The next thing he talked about was the physical signs of meth use. Pictures of arms with silver dollar sized flesh wounds that seemed to ooze. Officer Brown said that these wounds were self inflicted because the users of meth actually think they have bugs underneath their skin.
He told shocking stories about skin coming off people’s arms and people biting their own flesh off and spitting it on the ground.
“Once meth goes into the body,” said Officer Brown. “It never leaves.”
He also talked about the “Spock Effect.” This is usually seen in women who use meth. The skin gets pulled so tight on the face that the ears start to point at the top. He showed pictures of a repeat offender who was on meth over a ten year progression. She looked like a skull with skin pulled across it.
“We’ve got to talk to the little kids and kids in junior high, and we’ve got to get you educated because if you don’t know, we can’t make a change,” said Officer Brown.
He talked about the mental effects of meth and how these people have the ability to kill you. He also talked about how this drug can lead to other crimes such as stealing and prostitution.

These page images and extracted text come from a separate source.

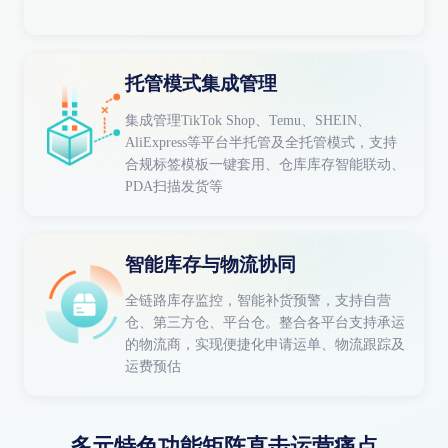
托管模式集成管理
集成管理TikTok Shop、Temu、SHEIN、
AliExpress等平台半托管及全托管模式，支持
合规标签模板一键套用、仓库库存智能联动、
PDA扫描发货等
智能库存与物流协同
全链路库存监控，智能补货预警，支持自营
仓、第三方仓、平台仓。整合各平台支持承运
的物流商，实现便捷化申请运单、物流跟踪及
运费预估
多元特色功能矩阵直击运营痛点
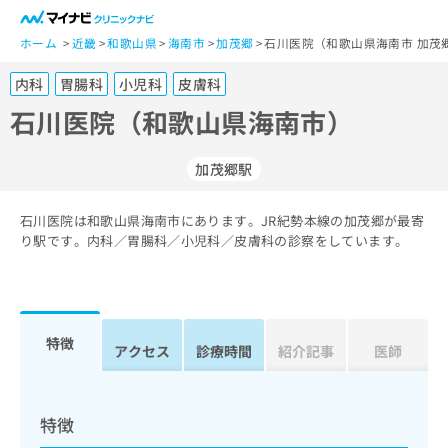
一
般
ホーム
近畿
和歌山県
海南市
加茂郷
石川医院（和歌山県海南市 加茂
ユ
内科
胃腸科
小児科
皮膚科
ー
ザ
石川医院（和歌山県海南市）
ー
の
加茂郷駅
方
は
こ
石川医院は和歌山県海南市にあります。JR紀勢本線の加茂郷が最寄
り駅です。内科／胃腸科／小児科／皮膚科の診察をしています。
ち
ら
医
マ
療
イ
特徴
アクセス
診療時間
紹介記事
医師
関
ナ
係
ビ
者
ク
の
リ
特徴
方
ニ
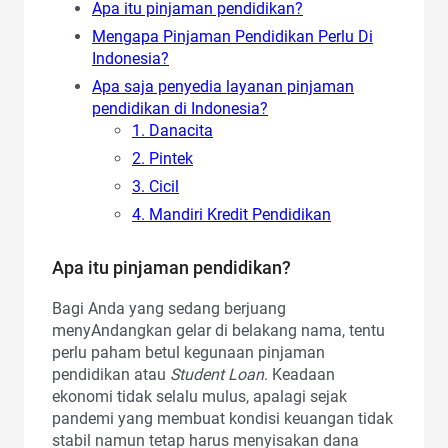
Apa itu pinjaman pendidikan?
Mengapa Pinjaman Pendidikan Perlu Di
Indonesia?
Apa saja penyedia layanan pinjaman
pendidikan di Indonesia?
1. Danacita
2. Pintek
3. Cicil
4. Mandiri Kredit Pendidikan
Apa itu pinjaman pendidikan?
Bagi Anda yang sedang berjuang
menyAndangkan gelar di belakang nama, tentu
perlu paham betul kegunaan pinjaman
pendidikan atau
Student Loan
. Keadaan
ekonomi tidak selalu mulus, apalagi sejak
pandemi yang membuat kondisi keuangan tidak
stabil namun tetap harus menyisakan dana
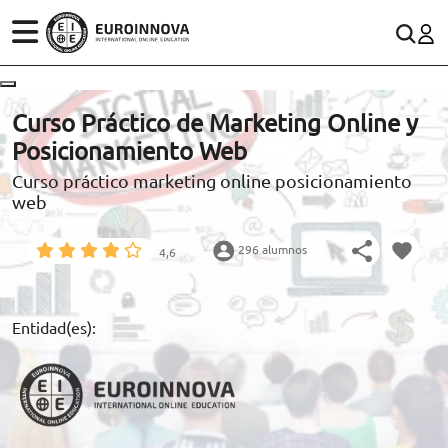
ÁREAS
ES
CONTACTO
Curso Práctico de Marketing Online y
(+34)958 050 200
(gratuito en España)
Posicionamiento Web
ESTUDIOS
Curso práctico marketing online posicionamiento
900 831 200
web
CONOCE EUROINNOVA
formacion@euroinnova.com
296 alumnos
4,6
BECAS Y FINANCIACIÓN
TRABAJA CON NOSOTROS
Entidad(es):
RECURSOS EDUCATIVOS
ARTÍCULOS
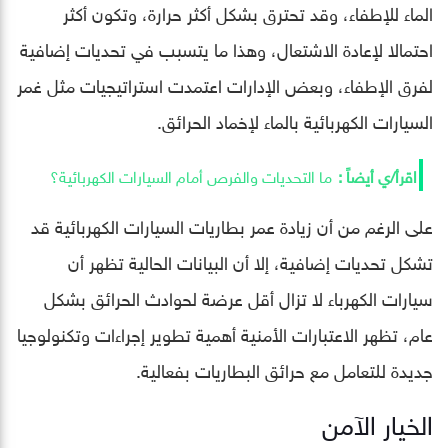
الماء للإطفاء، وقد تحترق بشكل أكثر حرارة، وتكون أكثر
احتمالا لإعادة الاشتعال، وهذا ما يتسبب في تحديات إضافية
لفرق الإطفاء، وبعض الإدارات اعتمدت استراتيجيات مثل غمر
السيارات الكهربائية بالماء لإخماد الحرائق.
ما التحديات والفرص أمام السيارات الكهربائية؟
على الرغم من أن زيادة عمر بطاريات السيارات الكهربائية قد
تشكل تحديات إضافية، إلا أن البيانات الحالية تظهر أن
سيارات الكهرباء لا تزال أقل عرضة لحوادث الحرائق بشكل
عام، تظهر الاعتبارات الأمنية أهمية تطوير إجراءات وتكنولوجيا
جديدة للتعامل مع حرائق البطاريات بفعالية.
الخيار الآمن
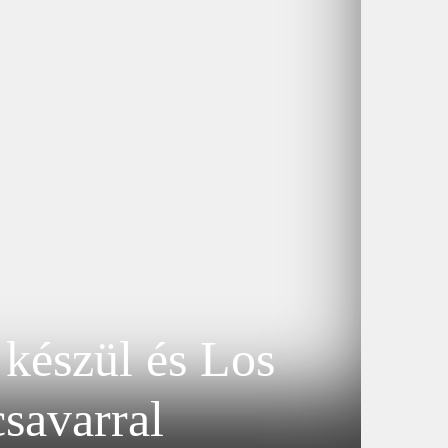
 készül és Los
savarral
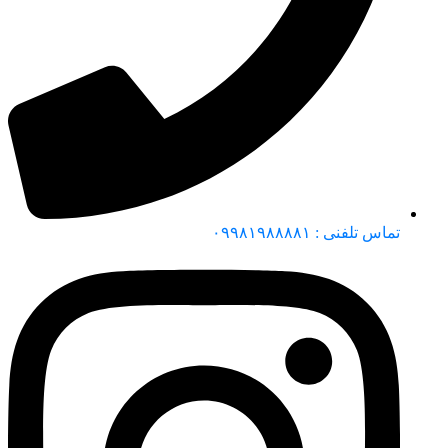
تماس تلفنی : ۰۹۹۸۱۹۸۸۸۸۱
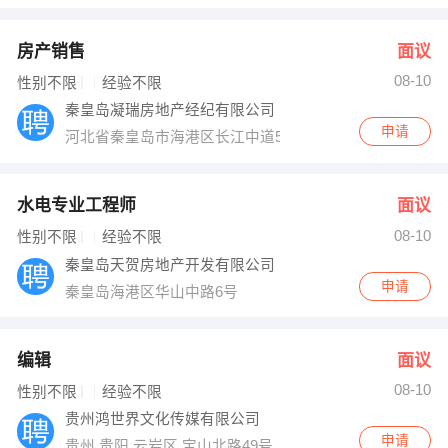
房产销售
面议
08-10
性别不限
经验不限
秦皇岛凝瑞房地产经纪有限公司
申请
河北省秦皇岛市海港区长江中道5号
水电专业工程师
面议
08-10
性别不限
经验不限
秦皇岛天贺房地产开发有限公司
申请
秦皇岛海港区华山中路6号
编辑
面议
08-10
性别不限
经验不限
贵州鸿世界文化传媒有限公司
申请
贵州 贵阳 云岩区 宝山北路49号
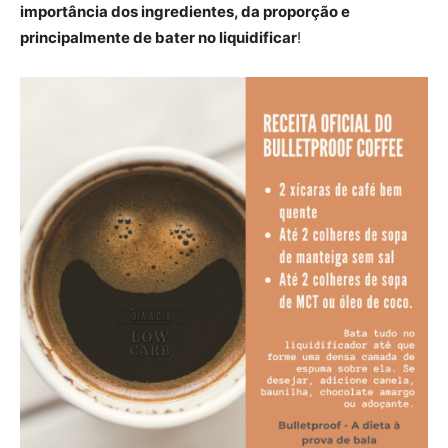
importância dos ingredientes, da proporção e
principalmente de bater no liquidificar
!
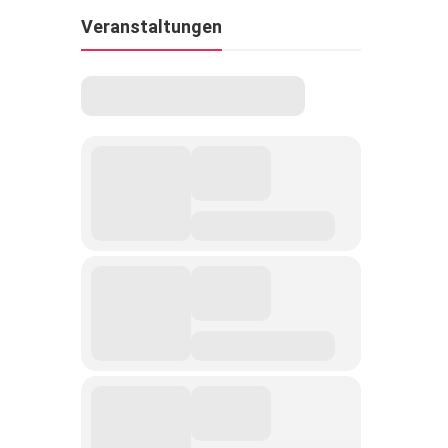
Veranstaltungen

Officer Brown then talked about an effect that hit the audience the hardest, the effect on children and how it leads to child abuse.
He showed a picture of a little girl who had been sold into a crack house by her mother in exchange for drugs. “What if this was your daughter?” Officer Brown asked. “What if it was your daughter that sold your grandchild for crack?”
He said that the average meth users are from ages 20 to 35 and that his youngest dealer was 12 years old and his oldest dealer was 62 years old.
“We’re at the first stages of this problem, this is a fight,” he said. A member of the audience reiterated his statement by saying, “All it takes for evil to prevail is for good men to do nothing.”